With some duties, like payroll, staying with the auditors office — and others shifting to the newly-formed Legal Department — Lechner envisioned a potentially cumbersome situation, one wherein there could be confusion as to who does what, and who reports to whom.
“This will create overlap. Somebody will have two things to do at the same time, and it will be perceived by county employees as an auditor function, but someone wearing two hats,” he said. “It’s not ideal. It’s not seamless; in fact, I think you’ll see a lot of jagged seams. I think we’ll see less credibility and more issues.
“I’ve never seen it done like we’re talking about here,” he said, pounding his fingers on the stack of white papers that made up the commissioners’ proposal.
Too, he said $35,000 is simply not enough.
“That’s not going to happen. We’ve heard that all day,” he said, referencing the steady stream of department heads commiserating about how difficult it is to find people to work when pay is so low.
Instead, Lechner offered a counter proposal, specifically hiring Porter’s firm, Feavel & Porter, 36 N. Fifth St., for the $35,000 to handle the more tedious and law-specific HR requests.
“We pay you.

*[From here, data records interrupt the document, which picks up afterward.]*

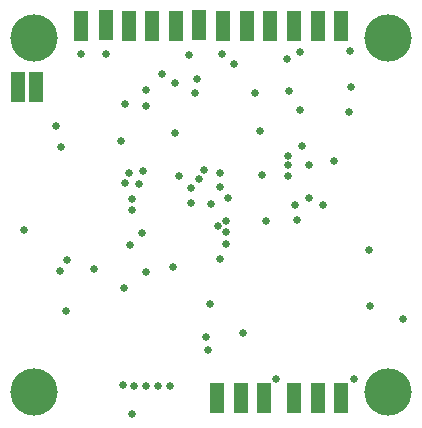
<source format=gbr>
G04 EAGLE Gerber RS-274X export*
G75*
%MOMM*%
%FSLAX34Y34*%
%LPD*%
%INSoldermask Bottom*%
%IPPOS*%
%AMOC8*
5,1,8,0,0,1.08239X$1,22.5*%
G01*
%ADD10C,4.000000*%
%ADD11R,1.270000X2.540000*%
%ADD12C,0.650000*%


D10*
X45000Y340000D03*
X345000Y340000D03*
X345000Y40000D03*
X45000Y40000D03*
D11*
X305000Y35000D03*
X205000Y350000D03*
X31000Y298000D03*
X245000Y350000D03*
X265000Y350000D03*
X105598Y350598D03*
X85000Y350000D03*
X240000Y35000D03*
X285000Y350000D03*
X225000Y350000D03*
X285000Y35000D03*
X47000Y298000D03*
X305000Y350000D03*
X184928Y350216D03*
X265000Y35000D03*
X125000Y350000D03*
X165000Y350000D03*
X200000Y35000D03*
X145000Y350000D03*
X220000Y35000D03*
D12*
X181000Y293000D03*
X259000Y322000D03*
X278000Y204000D03*
X164442Y301697D03*
X357762Y101497D03*
X231956Y293342D03*
X137488Y227358D03*
X312122Y328492D03*
X313543Y297945D03*
X241088Y184984D03*
X202672Y213266D03*
X298644Y235619D03*
X200520Y180557D03*
X67947Y247407D03*
X72312Y108689D03*
X127722Y21308D03*
X222000Y90000D03*
X120000Y46000D03*
X329000Y113000D03*
X140000Y296000D03*
X267731Y185157D03*
X260000Y240000D03*
X121000Y128000D03*
X126000Y164000D03*
X63592Y265425D03*
X36157Y176924D03*
X72865Y151964D03*
X237795Y223908D03*
X328918Y159799D03*
X289461Y198525D03*
X265509Y198143D03*
X272097Y248269D03*
X136626Y174646D03*
X190687Y86816D03*
X202647Y152698D03*
X118607Y252499D03*
X277500Y232500D03*
X207500Y165000D03*
X260000Y232500D03*
X207500Y185000D03*
X260000Y222500D03*
X207500Y175000D03*
X153000Y309000D03*
X236000Y261000D03*
X176000Y325000D03*
X316000Y51000D03*
X312000Y277000D03*
X261000Y295000D03*
X209000Y204000D03*
X214536Y317969D03*
X189000Y228000D03*
X204256Y325825D03*
X202228Y225314D03*
X194044Y114044D03*
X67000Y142000D03*
X195000Y199000D03*
X192060Y75542D03*
X130000Y45000D03*
X185000Y220000D03*
X140000Y45000D03*
X177500Y212500D03*
X150000Y45000D03*
X177464Y200000D03*
X160000Y45000D03*
X167488Y222500D03*
X122000Y284000D03*
X162476Y145612D03*
X95393Y144073D03*
X139402Y141197D03*
X183000Y305000D03*
X164000Y259000D03*
X250000Y51000D03*
X121988Y217000D03*
X125335Y225335D03*
X85000Y326000D03*
X133956Y216044D03*
X106000Y326000D03*
X270000Y328000D03*
X128000Y203000D03*
X270000Y279000D03*
X128000Y194000D03*
X140000Y282000D03*
M02*

</source>
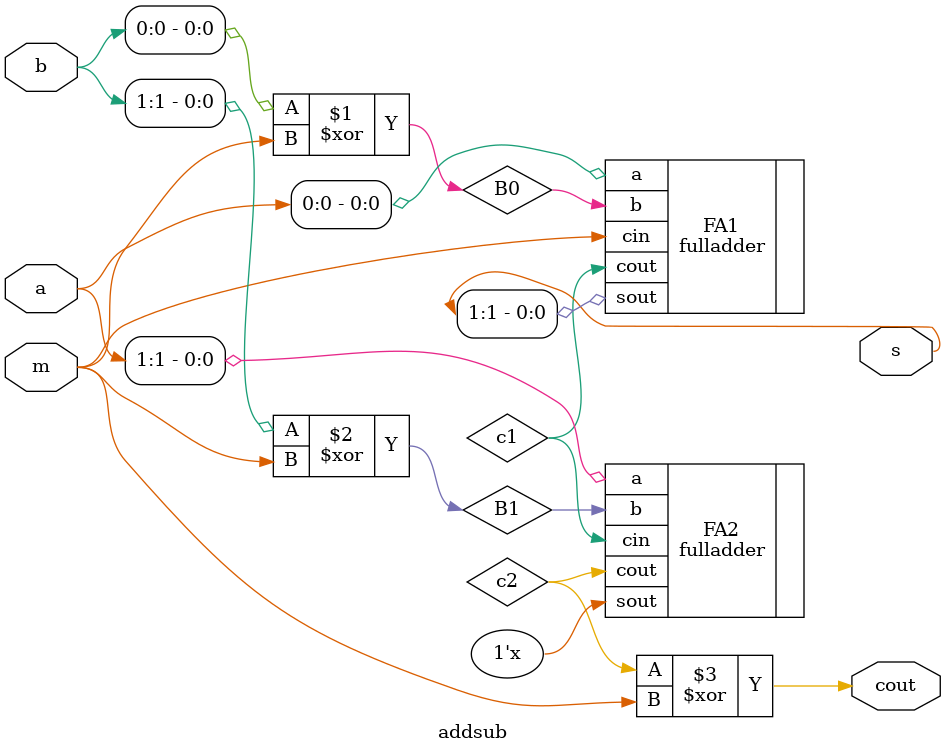
<source format=sv>
`timescale 1ns / 1ps


module addsub(
    input [1:0]a,
    input [1:0]b,
    input m,
    output cout,
    output [1:0]s
    );
    
wire B0, B1, c1, c2;

assign B0 = b[0] ^ m;
assign B1 = b[1] ^ m; 
    
fulladder FA1(
    .a(a[0]),
    .b(B0),
    .cin(m),
    .cout(c1),
    .sout(s[1])
    );
    
fulladder FA2(
    .a(a[1]),
    .b(B1),
    .cin(c1),
    .cout(c2),
    .sout(s[2])
    );

assign cout = c2 ^ m;

endmodule

</source>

You provide the services,” he said. “We outsource it to you guys.”
Porter didn’t immediately object, but he did indicate he thought Lechner was potentially overcomplicating the situation; he thought it perfectly feasible that the new Legal Department/HR person would work well with the auditors office in juggling responsibilities from both, thereby accomplishing the task of streamlining the process for employees and potentially alleviating responsibilities from both offices, too.
There is already much, healthy communication between the two offices now, Porter said.
“I never envisioned separate rooms, with no communication,” Porter said.
Before discussions rather abruptly ended — to make way for the council’s regular business meeting Tuesday evening — Streeter again made her plea for help.
There will be a new county auditor in 2023, following this year’s Mid-Term Election, so what better time to implement change?
“We just need to effectively, professionally and correctly (handle HR issues),” she told the council.
“And we thought this a good time to address it.”